Los profesionales que trabajan en la selección de terrenos siguen un proceso sistemático antes de presentar cualquier opción a sus clientes. Comienzan por revisar la situación jurídica completa del solar. Consultan el Registro de la Propiedad para confirmar que el vendedor es el titular legítimo y que no existen cargas, embargos ni limitaciones de disposición. En España, donde las herencias sin repartir generan frecuentes conflictos, esta verificación resulta imprescindible. Cualquier irregularidad detectada en esta etapa descarta la parcela de inmediato y evita problemas legales futuros al comprador.
El siguiente paso consiste en analizar las condiciones físicas y técnicas del terreno. Encargan un estudio geotécnico que determina la capacidad portante del suelo, su composición estratigráfica y la presencia de agua subterránea. Suelos expansivos o con alto contenido orgánico suelen requerir cimentaciones especiales que incrementan significativamente el coste de la obra. En zonas costeras o montañosas españolas, también evalúan la estabilidad frente a erosión o deslizamientos. Estos informes aportan datos objetivos que permiten prever con precisión los retos constructivos.
La viabilidad urbanística ocupa un lugar central en la evaluación. Los expertos examinan el Plan General de Ordenación Urbana, las normas subsidiarias y las ordenanzas municipales para confirmar la clasificación del suelo, los metros cuadrados edificables, las alturas máximas y los retranqueos obligatorios. Además, verifican si el terreno está afectado por protecciones ambientales, catalogaciones históricas o planes de infraestructuras pendientes. Esta revisión exhaustiva asegura que el proyecto pueda obtener licencia sin demoras innecesarias ni modificaciones costosas.

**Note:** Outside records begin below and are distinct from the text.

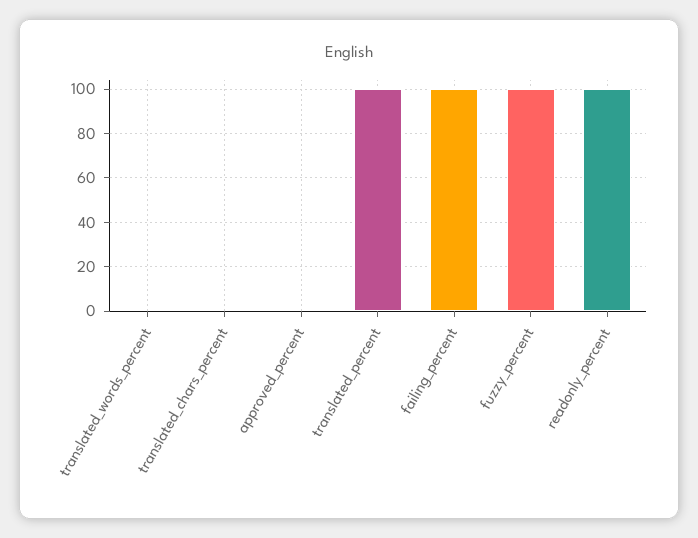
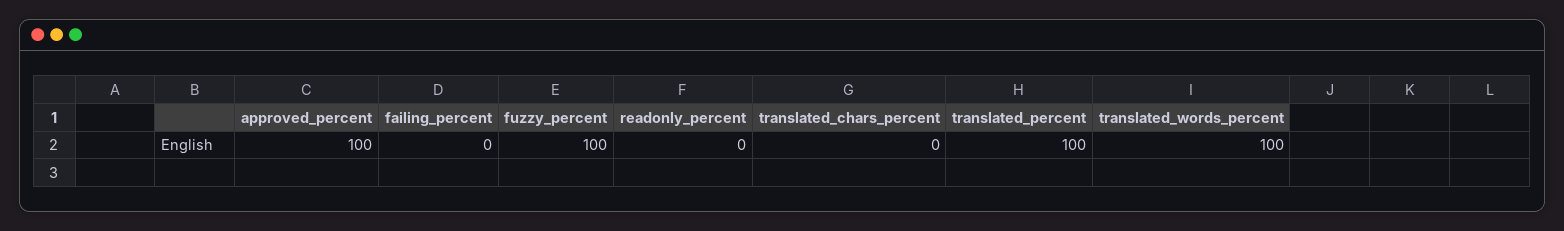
  {
-   "translated_words_percent": 0,
+   "translated_words_percent": 100,
    "translated_chars_percent": 0,
-   "approved_percent": 0,
+   "approved_percent": 100,
    "translated_percent": 100,
-   "failing_percent": 100,
+   "failing_percent": 0,
    "fuzzy_percent": 100,
-   "readonly_percent": 100
+   "readonly_percent": 0
  }

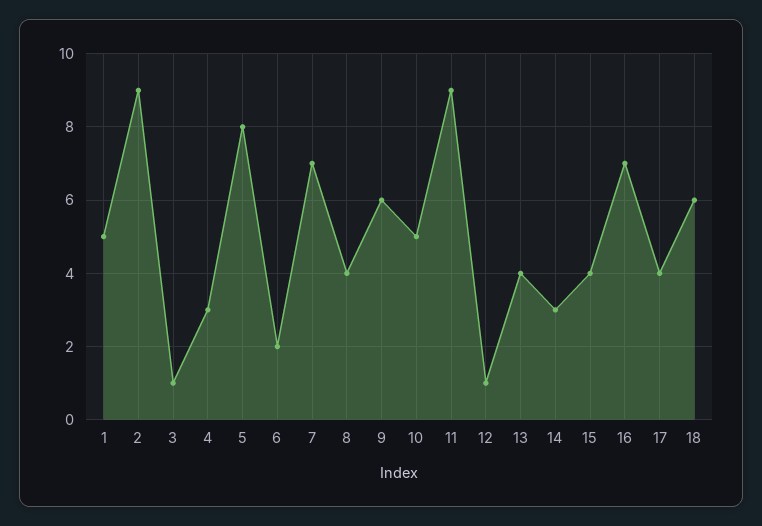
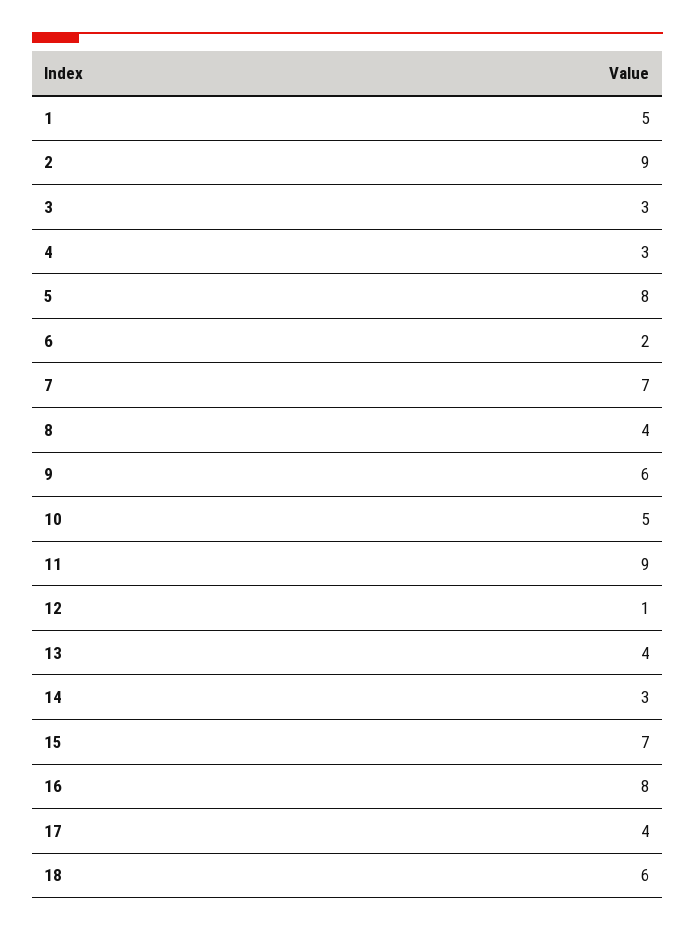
  {
    "1": 5,
    "2": 9,
-   "3": 1,
+   "3": 3,
    "4": 3,
    "5": 8,
    "6": 2,
    "7": 7,
    "8": 4,
    "9": 6,
    "10": 5,
    "11": 9,
    "12": 1,
    "13": 4,
    "14": 3,
-   "15": 4,
+   "15": 7,
-   "16": 7,
+   "16": 8,
    "17": 4,
    "18": 6
  }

Por último, valoran la conectividad y los servicios existentes. Calculan la distancia real a redes de agua, electricidad, alcantarillado y fibra óptica. Cuando faltan conexiones, estiman el coste de extenderlas o instalar soluciones autónomas. También analizan la calidad de los accesos viales y la proximidad a equipamientos básicos. Empresas que ofrecen servicios integrales de selección de terrenos en la Unión Europea combinan todos estos factores en un informe detallado, garantizando que la recomendación responda exactamente a las necesidades y posibilidades del futuro propietario.